- _Exercise inputs_
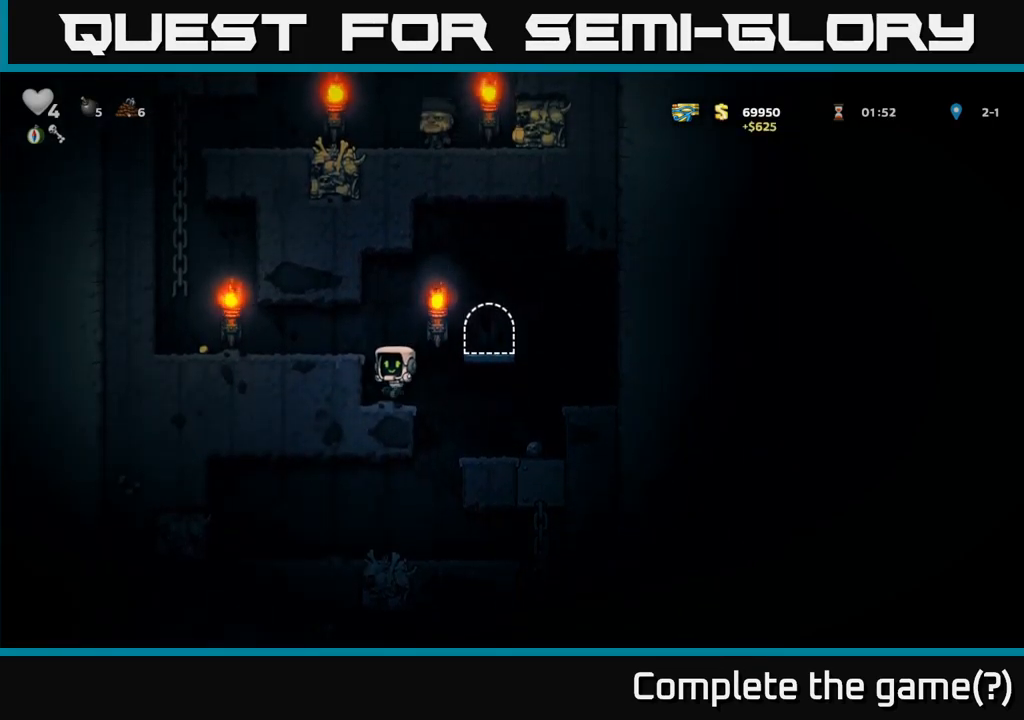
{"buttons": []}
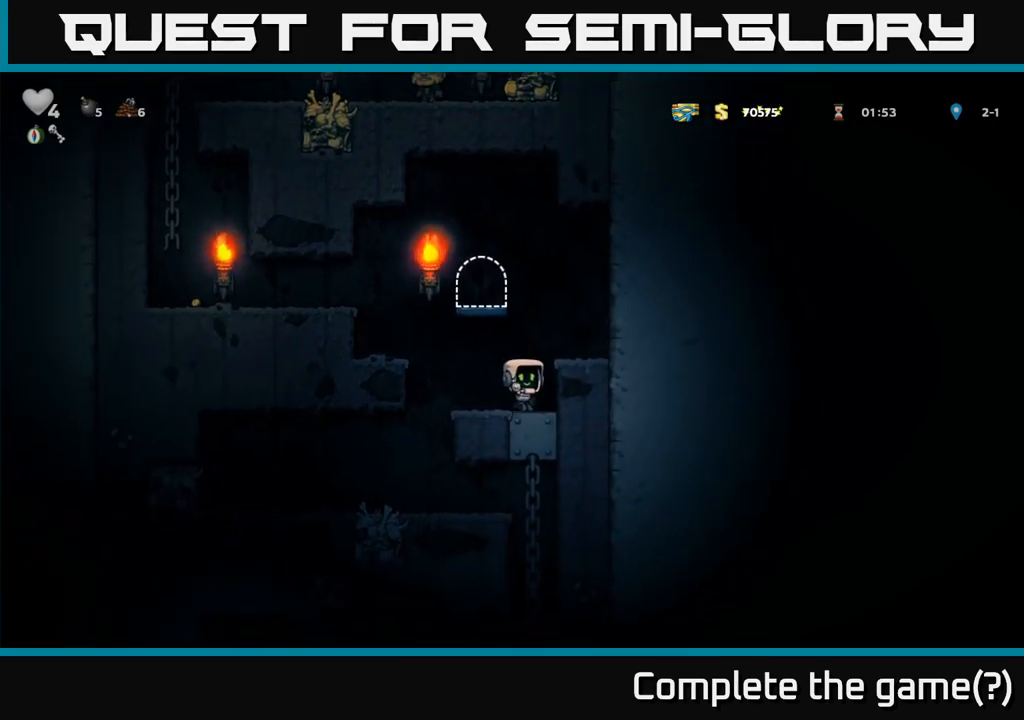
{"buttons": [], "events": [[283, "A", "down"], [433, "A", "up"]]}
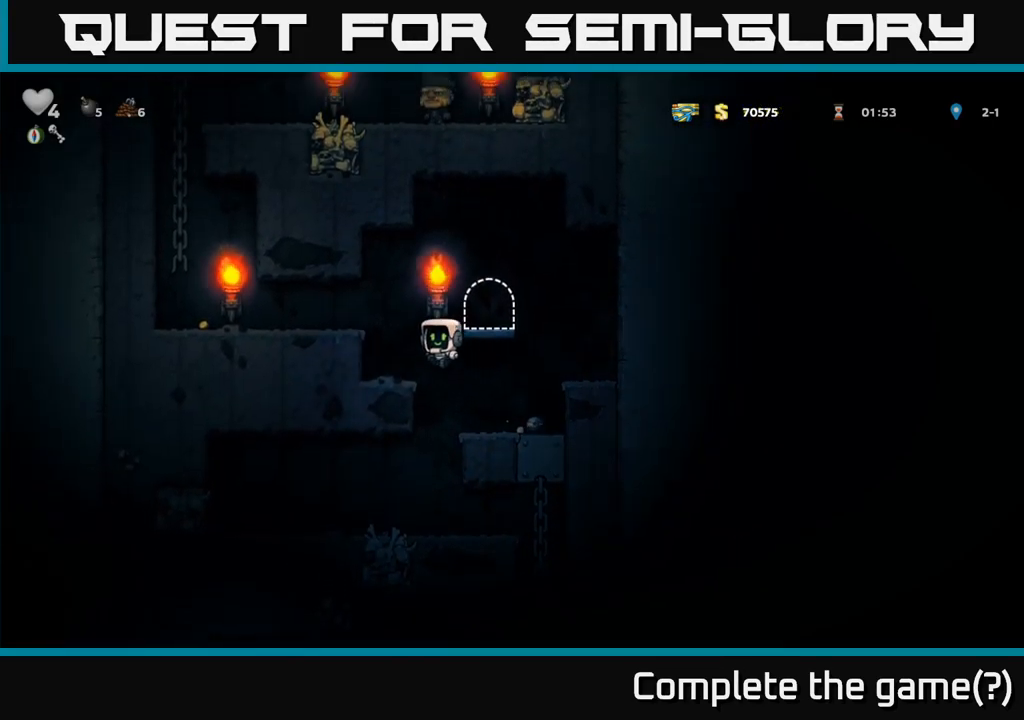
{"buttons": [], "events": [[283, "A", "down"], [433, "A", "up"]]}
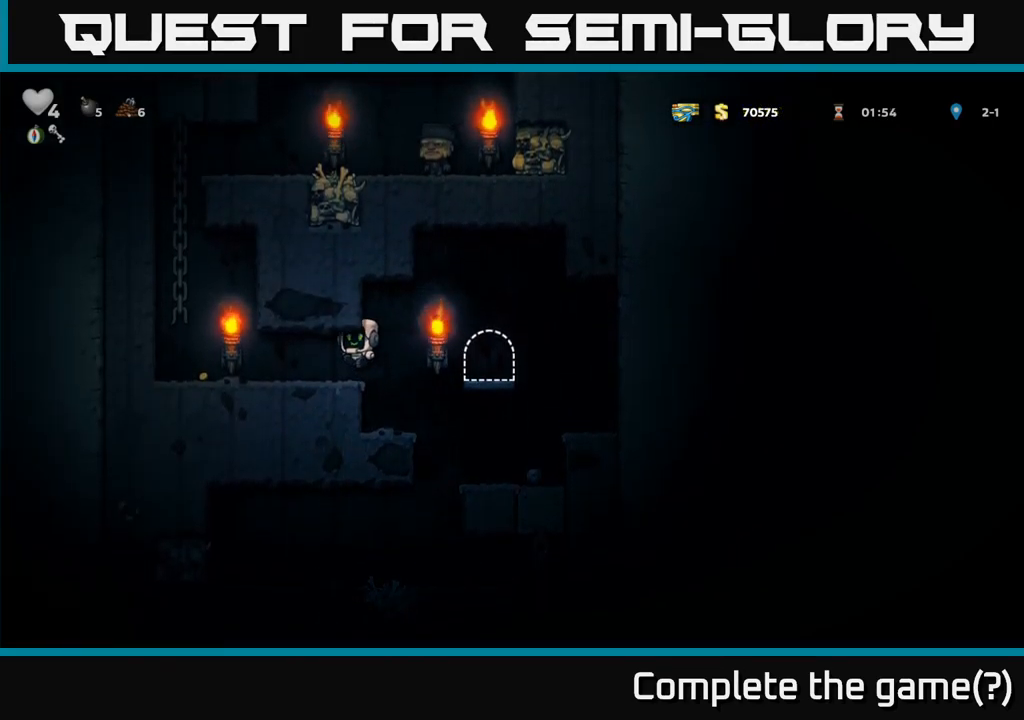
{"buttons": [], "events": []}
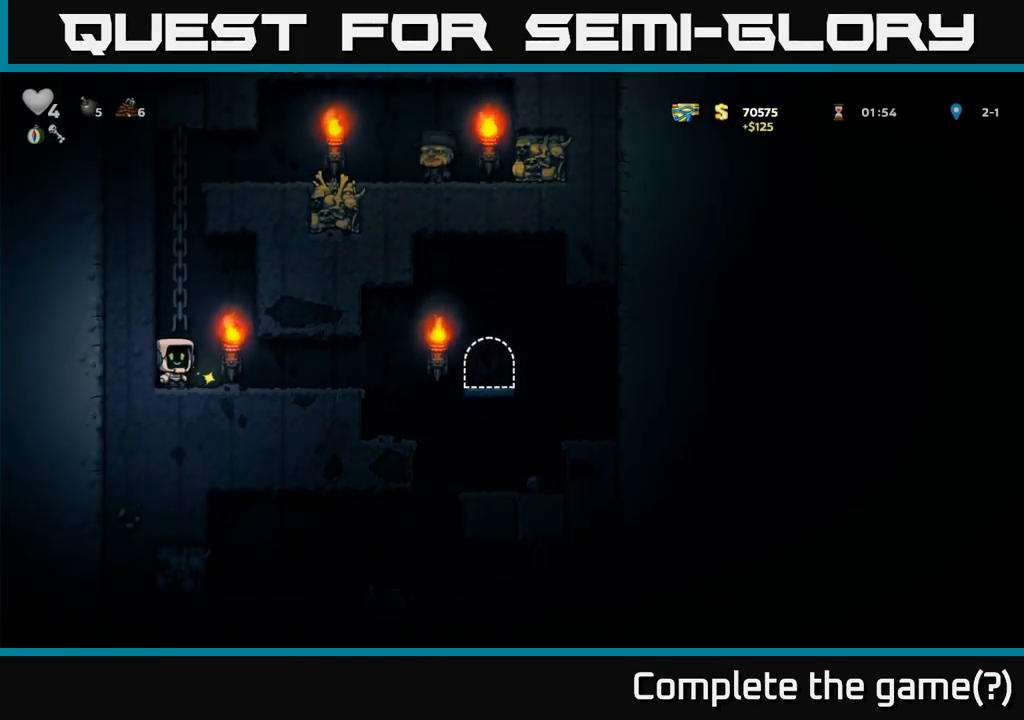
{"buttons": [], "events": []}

--

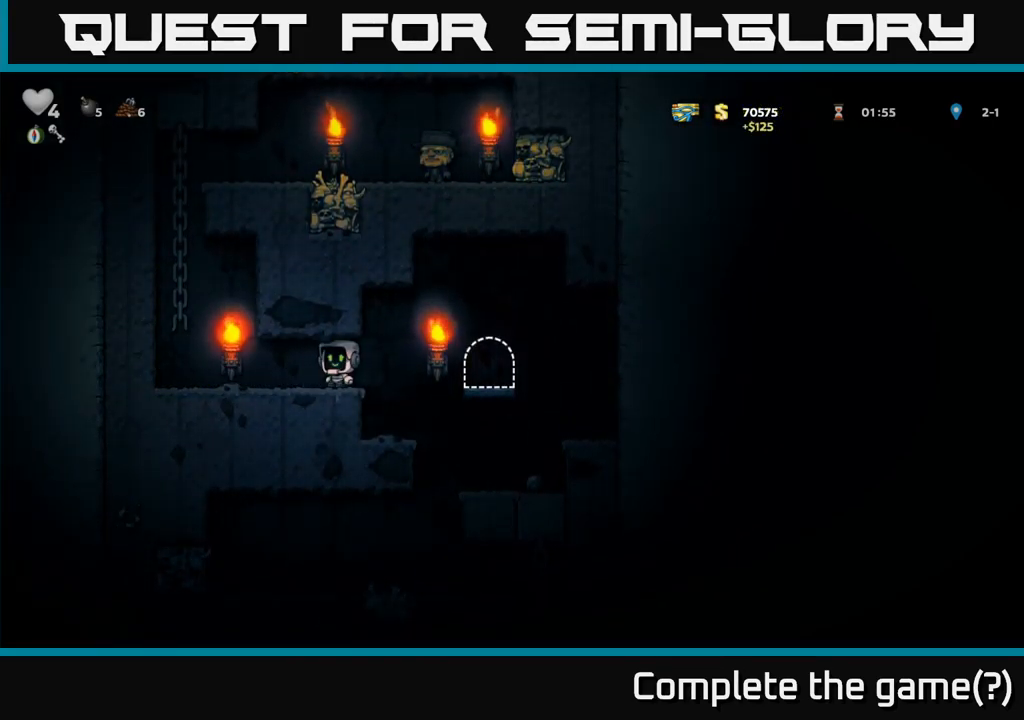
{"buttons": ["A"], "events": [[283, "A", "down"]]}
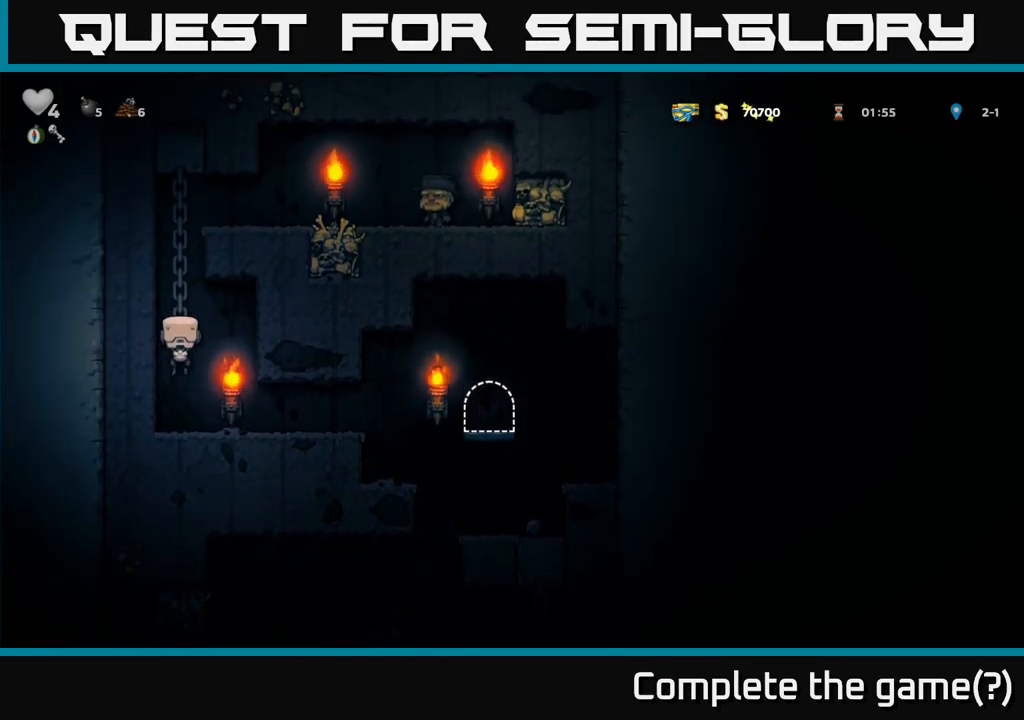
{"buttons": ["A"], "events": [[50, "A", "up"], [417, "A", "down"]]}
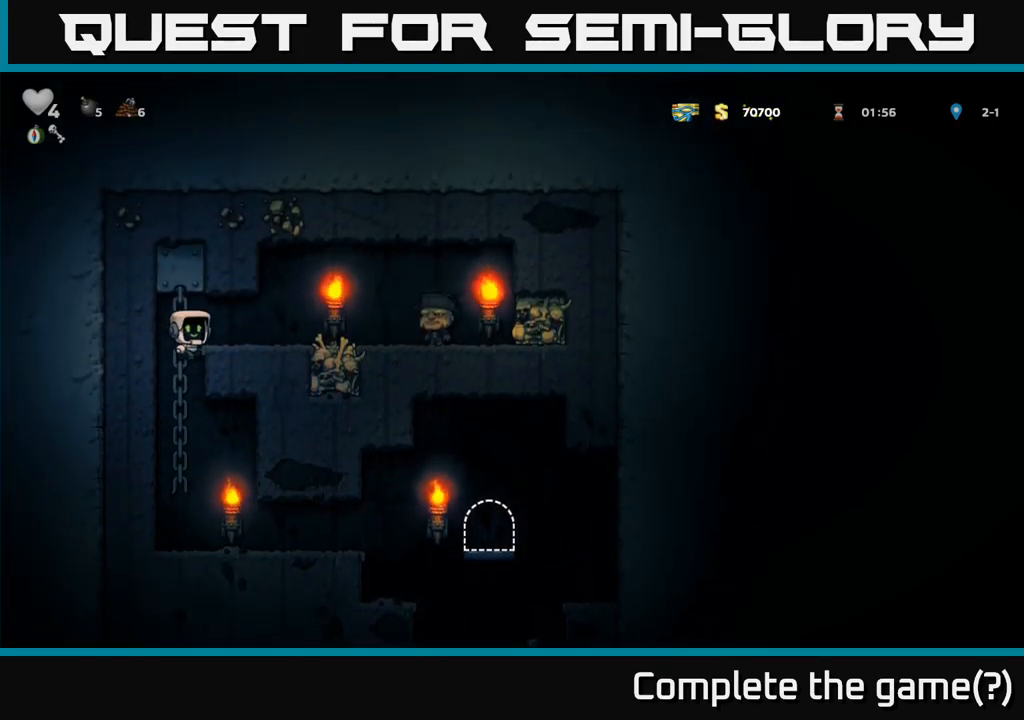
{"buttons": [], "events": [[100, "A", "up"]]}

* * *

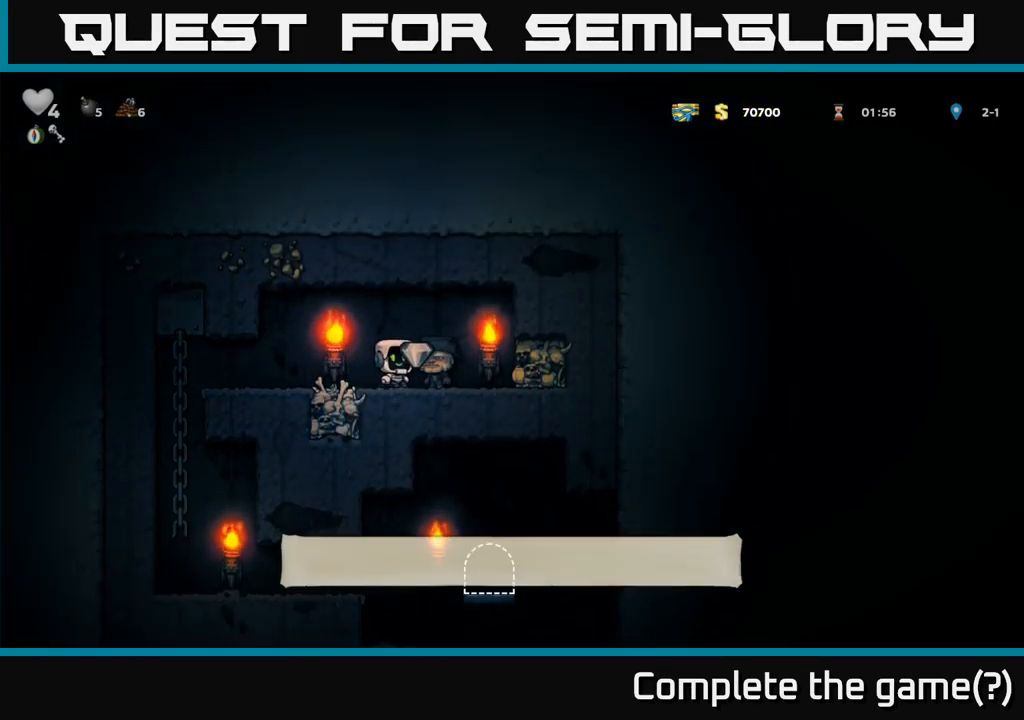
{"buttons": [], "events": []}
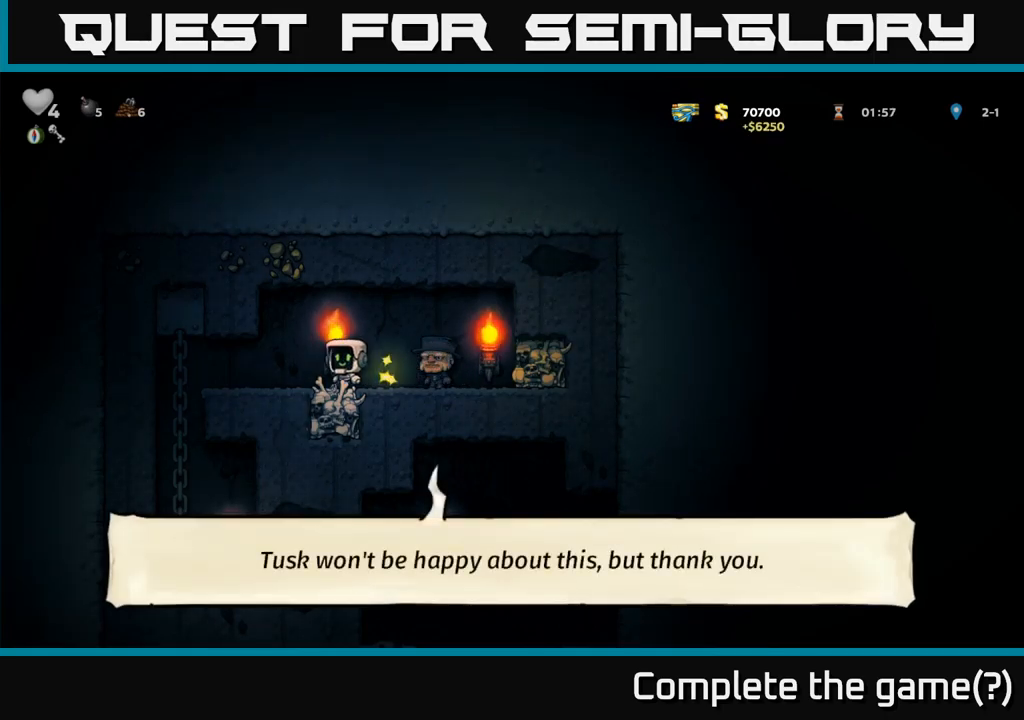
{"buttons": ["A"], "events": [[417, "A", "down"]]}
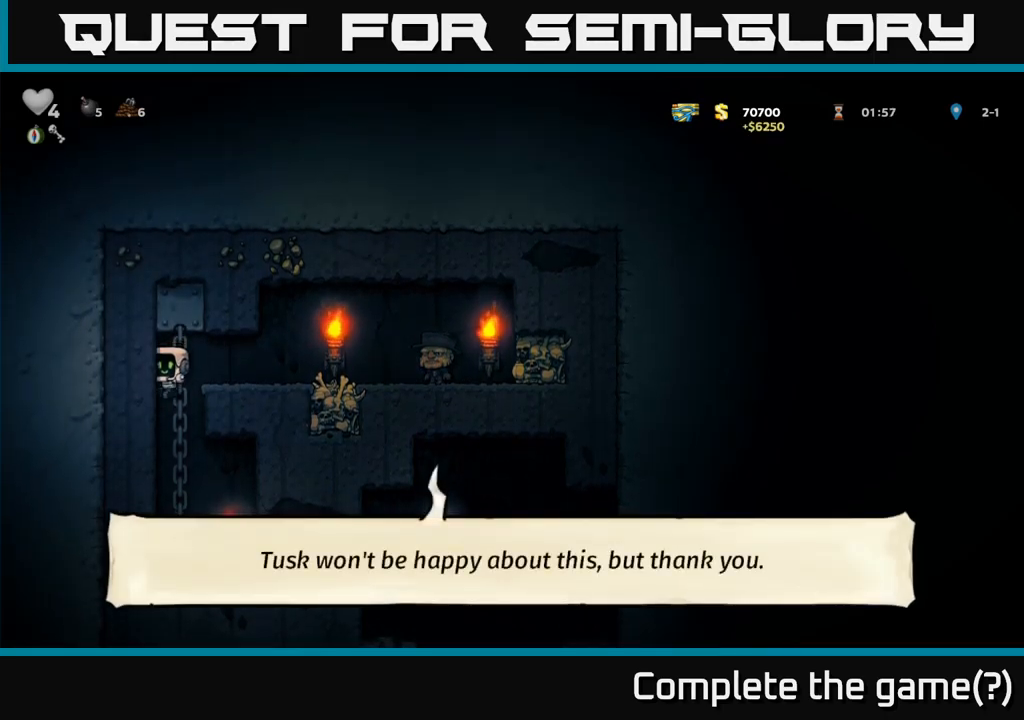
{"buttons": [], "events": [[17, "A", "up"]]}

- _What to work on_
The expected answer is a copy of each line in the listing above that contains "events".

- _Solution to this problem_
{"buttons": [], "events": [[283, "A", "down"], [433, "A", "up"]]}
{"buttons": [], "events": [[283, "A", "down"], [433, "A", "up"]]}
{"buttons": [], "events": []}
{"buttons": [], "events": []}
{"buttons": ["A"], "events": [[283, "A", "down"]]}
{"buttons": ["A"], "events": [[50, "A", "up"], [417, "A", "down"]]}
{"buttons": [], "events": [[100, "A", "up"]]}
{"buttons": [], "events": []}
{"buttons": ["A"], "events": [[417, "A", "down"]]}
{"buttons": [], "events": [[17, "A", "up"]]}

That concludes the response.